*** Opening Given text ***
Sloan-Kettering Inst Can Research, New York NY

Investigators

Abstract

Project Summary Knowledge of the mechanisms that tumors use to subvert ferroptosis remains a gap. We discovered that breast and liver cancers use two lipids to prevent ferroptosis—coenzyme Q10 and oleic acid. Breast, liver, and other cancers upregulate key enzymes involved in producing the ferroptosis-blocking lipid coenzyme Q10. While CoQ10 functions in the mitochondrial electron transport chain, it also suppresses ferroptosis by blocking lipid peroxidation. Normalizing CoQ10 abundance enables ferroptosis to occur. In addition, the monounsaturated fatty acid (MUFA) oleic acid suppresses ferroptosis, once incorporated into phospholipids. We hypothesize that oleic acid competes with PUFAs for incorporation into phospholipids, reducing the concentration of PUFA-containing phospholipids in membranes. We propose to define how CoQ10 and oleic acid block ferroptosis in breast and hepatocellular (HCC) cancers using a variety of models and samples. These studies will provide new insights for restoring ferroptosis-mediated tumor suppression in specific cancer contexts, and provide a paradigm for understanding how cancers subvert ferroptosis. These studies will integrate with Projects 1 and 3 to answer three overarching questions: how does ferroptosis engage distinct PL species, how does cancer signaling regulate lipid-metabolism, and how does lipid-metabolism-mediated ferroptosis surveillance contribute to cancer progression and to treatment strategies.
*** Closing Given text ***
According to the project summary, which two lipids do breast and liver cancers use to prevent ferroptosis?
*** Opening Record set ***
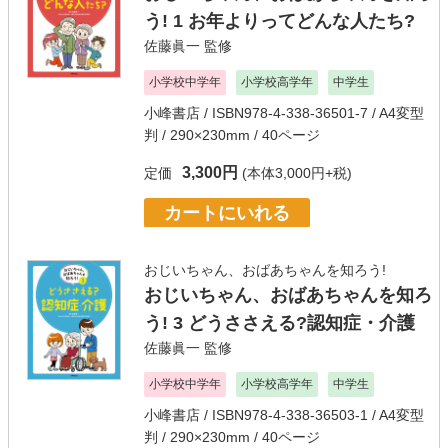
う! 1 お年よりってどんな人たち?
佐藤眞一
監修
小学校中学年
小学校高学年
中学生
小峰書店
/ ISBN978-4-338-36501-7 / A4変型
判 / 290×230mm / 40ページ
3,300円
定価
(本体3,000円+税)
カートにいれる
おじいちゃん、おばあちゃんを知ろう!
おじいちゃん、おばあちゃんを知ろ
う! 3 どうささえる?認知症・介護
佐藤眞一
監修
小学校中学年
小学校高学年
中学生
小峰書店
/ ISBN978-4-338-36503-1 / A4変型
判 / 290×230mm / 40ページ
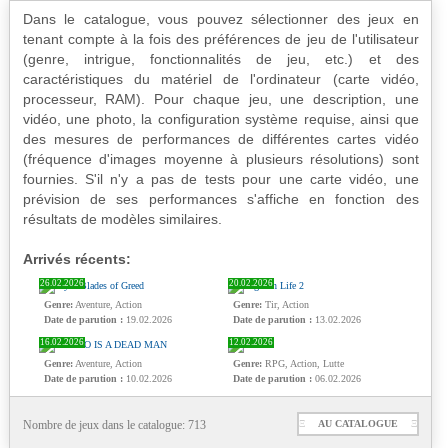
Dans le catalogue, vous pouvez sélectionner des jeux en
tenant compte à la fois des préférences de jeu de l'utilisateur
(genre, intrigue, fonctionnalités de jeu, etc.) et des
caractéristiques du matériel de l'ordinateur (carte vidéo,
processeur, RAM). Pour chaque jeu, une description, une
vidéo, une photo, la configuration système requise, ainsi que
des mesures de performances de différentes cartes vidéo
(fréquence d'images moyenne à plusieurs résolutions) sont
fournies. S'il n'y a pas de tests pour une carte vidéo, une
prévision de ses performances s'affiche en fonction des
résultats de modèles similaires.
Arrivés récents:
26.02.2026
20.02.2026
Genre:
Aventure, Action
Genre:
Tir, Action
Date de parution :
19.02.2026
Date de parution :
13.02.2026
16.02.2026
12.02.2026
Genre:
Aventure, Action
Genre:
RPG, Action, Lutte
Date de parution :
10.02.2026
Date de parution :
06.02.2026
Nombre de jeux dans le catalogue: 713
Ξ
AU CATALOGUE
Ξ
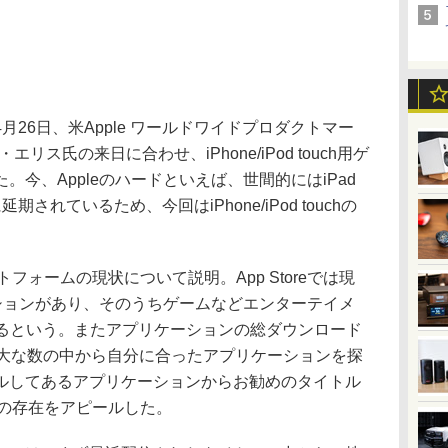
26日、米Apple ワールドワイドプロダクトマー
エリス氏の来日に合わせ、iPhone/iPod touch用ゲ
今、Appleのハードといえば、世間的にはiPad
れているため、今回はiPhone/iPod touchの
トフォームの現状について説明。App Storeでは現
ケーションがあり、そのうちゲームなどエンターテイメ
本あるという。またアプリケーションの総ダウンロード
膨大な数の中から自分に合ったアプリケーションを探
ルしてあるアプリケーションからお勧めのタイトル
能の存在をアピールした。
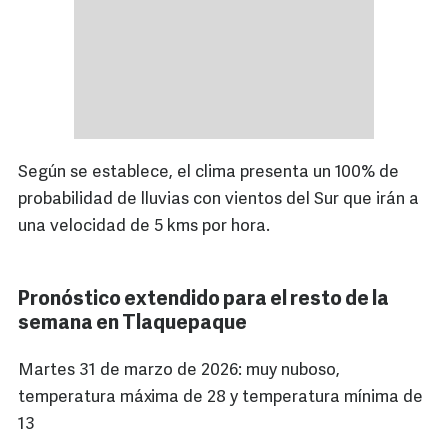
Según se establece, el clima presenta un 100% de
probabilidad de lluvias con vientos del Sur que irán a
una velocidad de 5 kms por hora.
Pronóstico extendido para el resto de la
semana en Tlaquepaque
Martes 31 de marzo de 2026: muy nuboso,
temperatura máxima de 28 y temperatura mínima de
13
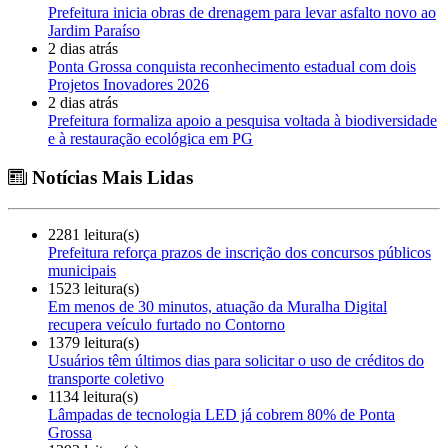
Prefeitura inicia obras de drenagem para levar asfalto novo ao
Jardim Paraíso
2 dias atrás
Ponta Grossa conquista reconhecimento estadual com dois
Projetos Inovadores 2026
2 dias atrás
Prefeitura formaliza apoio a pesquisa voltada à biodiversidade
e à restauração ecológica em PG
Notícias Mais Lidas
2281 leitura(s)
Prefeitura reforça prazos de inscrição dos concursos públicos
municipais
1523 leitura(s)
Em menos de 30 minutos, atuação da Muralha Digital
recupera veículo furtado no Contorno
1379 leitura(s)
Usuários têm últimos dias para solicitar o uso de créditos do
transporte coletivo
1134 leitura(s)
Lâmpadas de tecnologia LED já cobrem 80% de Ponta
Grossa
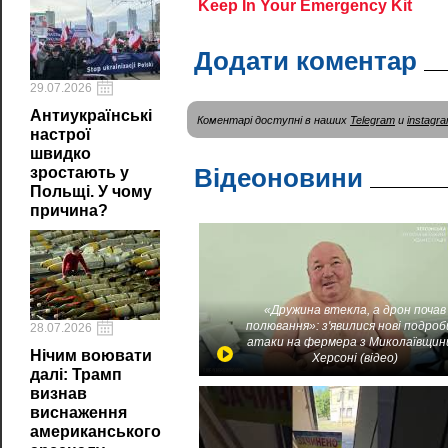
Додати коментар
29.07.2026
Антиукраїнські
Коментарі доступні в наших
Telegram
и
instagr
настрої
швидко
Відеоновини
зростають у
Польщі. У чому
причина?
«Дружина втекла, а дрон почав
полювання»: з'явилися нові подроб
28.07.2026
атаки на фермера з Миколаївщин
Нічим воювати
Херсоні (відео)
далі: Трамп
визнав
виснаження
американського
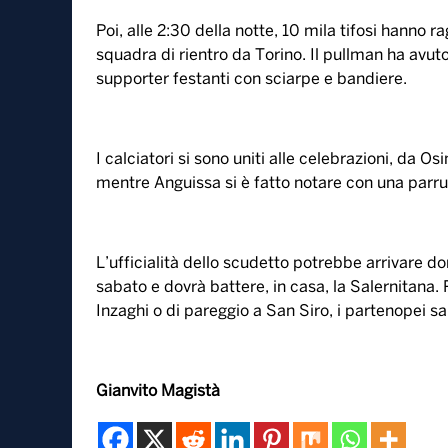
Poi, alle 2:30 della notte, 10 mila tifosi hanno 
squadra di rientro da Torino. Il pullman ha avuto 
supporter festanti con sciarpe e bandiere.
I calciatori si sono uniti alle celebrazioni, da O
mentre Anguissa si è fatto notare con una parr
L’ufficialità dello scudetto potrebbe arrivare 
sabato e dovrà battere, in casa, la Salernitana. P
Inzaghi o di pareggio a San Siro, i partenopei s
Gianvito Magistà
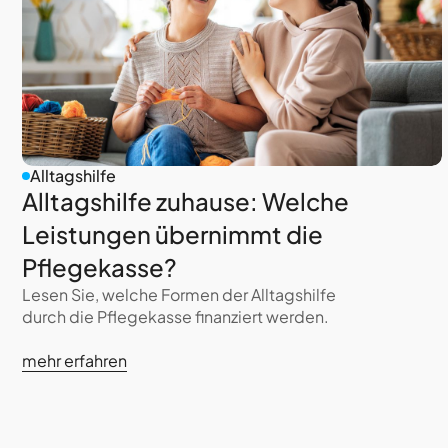
Alltagshilfe
Alltagshilfe zuhause: Welche
Leistungen übernimmt die
Pflegekasse?
Lesen Sie, welche Formen der Alltagshilfe
durch die Pflegekasse finanziert werden.
mehr erfahren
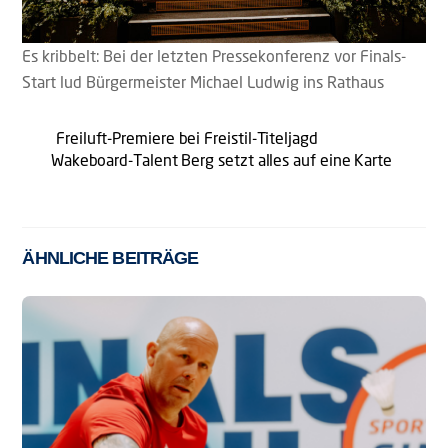
Es kribbelt: Bei der letzten Pressekonferenz vor Finals-
Start lud Bürgermeister Michael Ludwig ins Rathaus
Freiluft-Premiere bei Freistil-Titeljagd
Wakeboard-Talent Berg setzt alles auf eine Karte
ÄHNLICHE BEITRÄGE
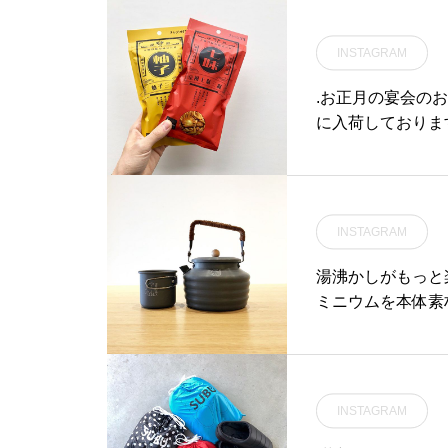
brushed cotton chino#
trousers#sneaker#sock
INSTAGRAM
s#hausmatsue #島根#松
江
.お正月の宴会の
に入荷しておりま
掻き立てるお味が
ケージも目を惹き
◎.#大橋珍味堂#柿
_matsue #ha
INSTAGRAM
旅行#松江 #島根 
湯沸かしがもっと
ミニウムを本体素
ル。熱伝導にも優
す。モダンクラシ
にもよく合います
ご覧くださいませ。.
INSTAGRAM
ム#湯沸かし#haus #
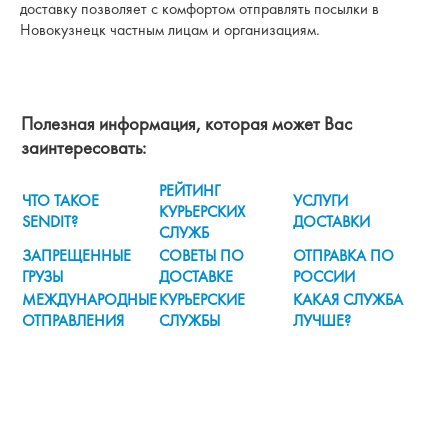
доставку позволяет с комфортом отправлять посылки в
Новокузнецк частным лицам и организациям.
Полезная информация, которая может Вас
заинтересовать:
РЕЙТИНГ
ЧТО ТАКОЕ
УСЛУГИ
КУРЬЕРСКИХ
SENDIT?
ДОСТАВКИ
СЛУЖБ
ЗАПРЕЩЕННЫЕ
СОВЕТЫ ПО
ОТПРАВКА ПО
ГРУЗЫ
ДОСТАВКЕ
РОССИИ
МЕЖДУНАРОДНЫЕ
КУРЬЕРСКИЕ
КАКАЯ СЛУЖБА
ОТПРАВЛЕНИЯ
СЛУЖБЫ
ЛУЧШЕ?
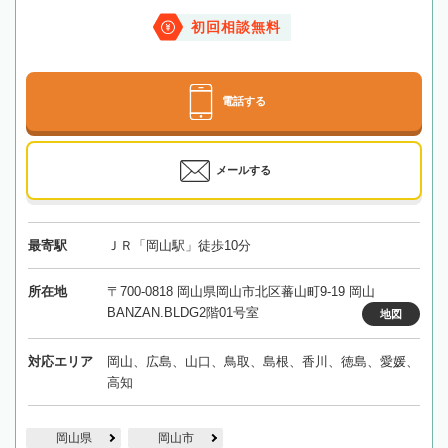
初回相談無料
電話する
メールする
最寄駅
ＪＲ「岡山駅」徒歩10分
所在地
〒700-0818 岡山県岡山市北区蕃山町9-19 岡山
BANZAN.BLDG2階01号室
地図
対応エリア
岡山、広島、山口、鳥取、島根、香川、徳島、愛媛、
高知
岡山県
岡山市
*** Closing Record set ***
Response: Coenzyme Q10 and oleic acid.